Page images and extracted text
□ □ □ □ □

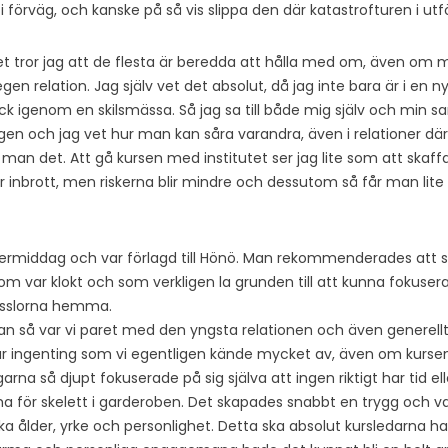
i förväg, och kanske på så vis slippa den där katastrofturen i ut
et tror jag att de flesta är beredda att hålla med om, även om m
egen relation. Jag själv vet det absolut, då jag inte bara är i en n
k igenom en skilsmässa. Så jag sa till både mig själv och min sam
gen och jag vet hur man kan såra varandra, även i relationer där
 man det. Att gå kursen med institutet ser jag lite som att skaff
r inbrott, men riskerna blir mindre och dessutom så får man lite
ermiddag och var förlagd till Hönö. Man rekommenderades att s
om var klokt och som verkligen la grunden till att kunna fokusera
sysslorna hemma.
jan så var vi paret med den yngsta relationen och även generellt
r ingenting som vi egentligen kände mycket av, även om kursen
arna så djupt fokuserade på sig själva att ingen riktigt har tid eller
a för skelett i garderoben. Det skapades snabbt en trygg och 
lika ålder, yrke och personlighet. Detta ska absolut kursledarna ha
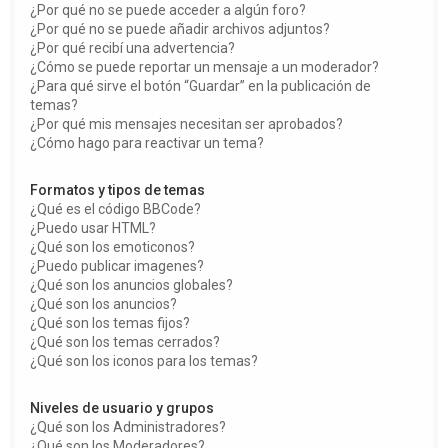
¿Por qué no se puede acceder a algún foro?
¿Por qué no se puede añadir archivos adjuntos?
¿Por qué recibí una advertencia?
¿Cómo se puede reportar un mensaje a un moderador?
¿Para qué sirve el botón “Guardar” en la publicación de
temas?
¿Por qué mis mensajes necesitan ser aprobados?
¿Cómo hago para reactivar un tema?
Formatos y tipos de temas
¿Qué es el código BBCode?
¿Puedo usar HTML?
¿Qué son los emoticonos?
¿Puedo publicar imagenes?
¿Qué son los anuncios globales?
¿Qué son los anuncios?
¿Qué son los temas fijos?
¿Qué son los temas cerrados?
¿Qué son los iconos para los temas?
Niveles de usuario y grupos
¿Qué son los Administradores?
¿Qué son los Moderadores?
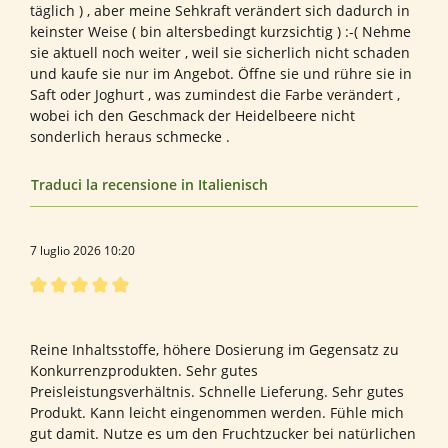
täglich ) , aber meine Sehkraft verändert sich dadurch in
keinster Weise ( bin altersbedingt kurzsichtig ) :-( Nehme
sie aktuell noch weiter , weil sie sicherlich nicht schaden
und kaufe sie nur im Angebot. Öffne sie und rühre sie in
Saft oder Joghurt , was zumindest die Farbe verändert ,
wobei ich den Geschmack der Heidelbeere nicht
sonderlich heraus schmecke .
Traduci la recensione in Italienisch
7 luglio 2026 10:20
Recensione con valutazione di 5 su 5 stelle
Alles Bestens! Super Produkt!
Reine Inhaltsstoffe, höhere Dosierung im Gegensatz zu
Konkurrenzprodukten. Sehr gutes
Preisleistungsverhältnis. Schnelle Lieferung. Sehr gutes
Produkt. Kann leicht eingenommen werden. Fühle mich
gut damit. Nutze es um den Fruchtzucker bei natürlichen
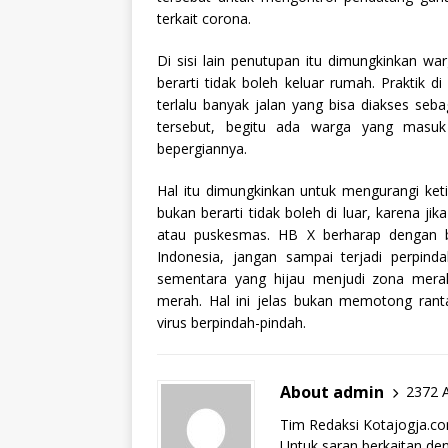
terkait corona.
Di sisi lain penutupan itu dimungkinkan wa
berarti tidak boleh keluar rumah. Praktik di
terlalu banyak jalan yang bisa diakses se
tersebut, begitu ada warga yang masuk k
bepergiannya.
Hal itu dimungkinkan untuk mengurangi keti
bukan berarti tidak boleh di luar, karena ji
atau puskesmas. HB X berharap dengan b
Indonesia, jangan sampai terjadi perpin
sementara yang hijau menjudi zona mera
merah. Hal ini jelas bukan memotong ranta
virus berpindah-pindah.
About admin
2372 A
Tim Redaksi Kotajogja.c
Untuk saran berkaitan deng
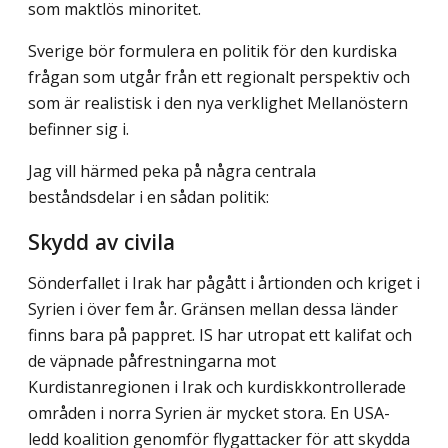
som maktlös minoritet.
Sverige bör formulera en politik för den kurdiska
frågan som utgår från ett regionalt perspektiv och
som är realistisk i den nya verklighet Mellanöstern
befinner sig i.
Jag vill härmed peka på några centrala
beståndsdelar i en sådan politik:
Skydd av civila
Sönderfallet i Irak har pågått i årtionden och kriget i
Syrien i över fem år. Gränsen mellan dessa länder
finns bara på pappret. IS har utropat ett kalifat och
de väpnade påfrestningarna mot
Kurdistanregionen i Irak och kurdiskkontrollerade
områden i norra Syrien är mycket stora. En USA-
ledd koalition genomför flygattacker för att skydda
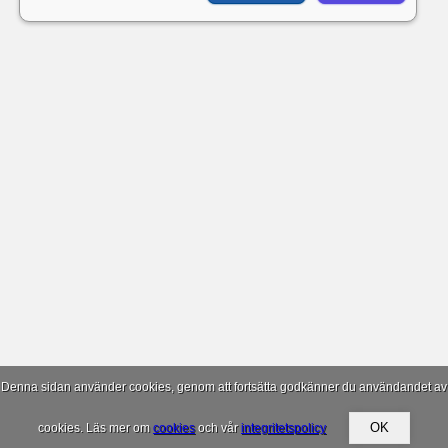
Denna sidan använder cookies, genom att fortsätta godkänner du användandet av
cookies. Läs mer om
cookies
och vår
integritetspolicy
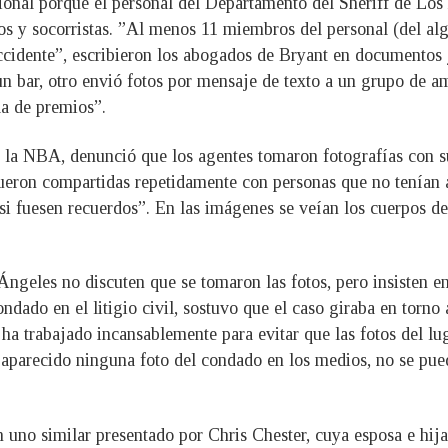
ional porque el personal del Departamento del Sheriff de Lo
os y socorristas. ”Al menos 11 miembros del personal (del a
 accidente”, escribieron los abogados de Bryant en documentos 
n un bar, otro envió fotos por mensaje de texto a un grupo de 
a de premios”.
de la NBA, denunció que los agentes tomaron fotografías con s
eron compartidas repetidamente con personas que no tenían a
 si fuesen recuerdos”. En las imágenes se veían los cuerpos d
ngeles no discuten que se tomaron las fotos, pero insisten e
ndado en el litigio civil, sostuvo que el caso giraba en torno 
ha trabajado incansablemente para evitar que las fotos del lu
aparecido ninguna foto del condado en los medios, no se pued
uno similar presentado por Chris Chester, cuya esposa e hija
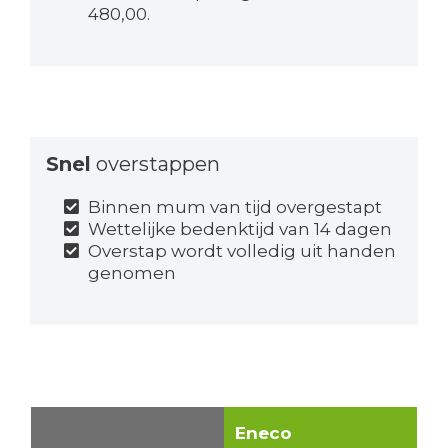
480,00.
Snel
overstappen
Binnen mum van tijd overgestapt
Wettelijke bedenktijd van 14 dagen
Overstap wordt volledig uit handen
genomen
Eneco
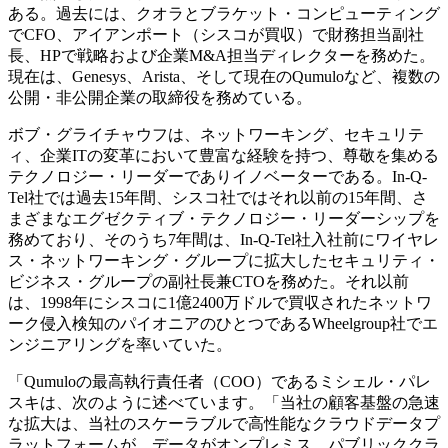
ある。過去には、クオラとブラケット・コンピューティング
でCFO、アイアンポート（シスコが買収）で財務担当副社
長、HPで戦略および企業M&A担当ディレクターを務めた。
現在は、Genesys、Arista、そして現在のQumuloなど、複数の
公開・非公開企業の取締役を務めている。
ボブ・グライチャウフは、ネットワーキング、セキュリテ
ィ、企業ITの変革において豊富な経験を持つ、尊敬を集める
テクノロジー・リーダーでありイノベーターである。In-Q-
Tel社では過去15年間、シスコ社ではそれ以前の15年間、さ
まざまなエグゼクティブ・テクノロジー・リーダーシップを
務めており、そのうち7年間は、In-Q-Tel社入社前にワイヤレ
ス・ネットワーキング・グループに拡大したセキュリティ・
ビジネス・グループの副社長兼CTOを務めた。それ以前
は、1998年にシスコに1億2400万ドルで買収されたネットワ
ーク侵入検知のパイオニアのひとつであるWheelgroup社でエ
ンジニアリングを率いていた。
「Qumuloの最高執行責任者（COO）であるミシェル・パレ
スキは、次のように述べています。「当社の顧客基盤の急速
な拡大は、当社のスケーラブルで高性能なクラウドデータプ
ラットフォームが、データがオンプレミス、パブリッククラ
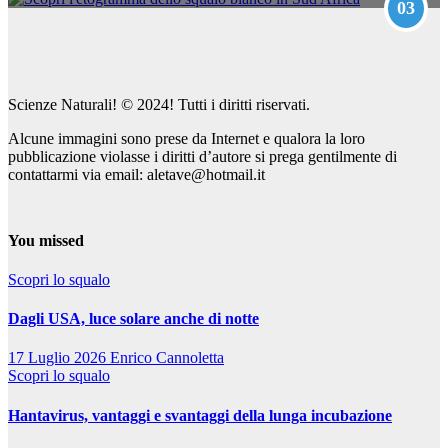
03
Scienze Naturali! © 2024! Tutti i diritti riservati.
Alcune immagini sono prese da Internet e qualora la loro
pubblicazione violasse i diritti d’autore si prega gentilmente di
contattarmi via email: aletave@hotmail.it
You missed
Scopri lo squalo
Dagli USA, luce solare anche di notte
17 Luglio 2026
Enrico Cannoletta
Scopri lo squalo
Hantavirus, vantaggi e svantaggi della lunga incubazione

□ □ □ □ □

__How to complete this task__:
Your answer should be a single number, namely how many lines of the data above hold "temas".

__Exercise solution__:
5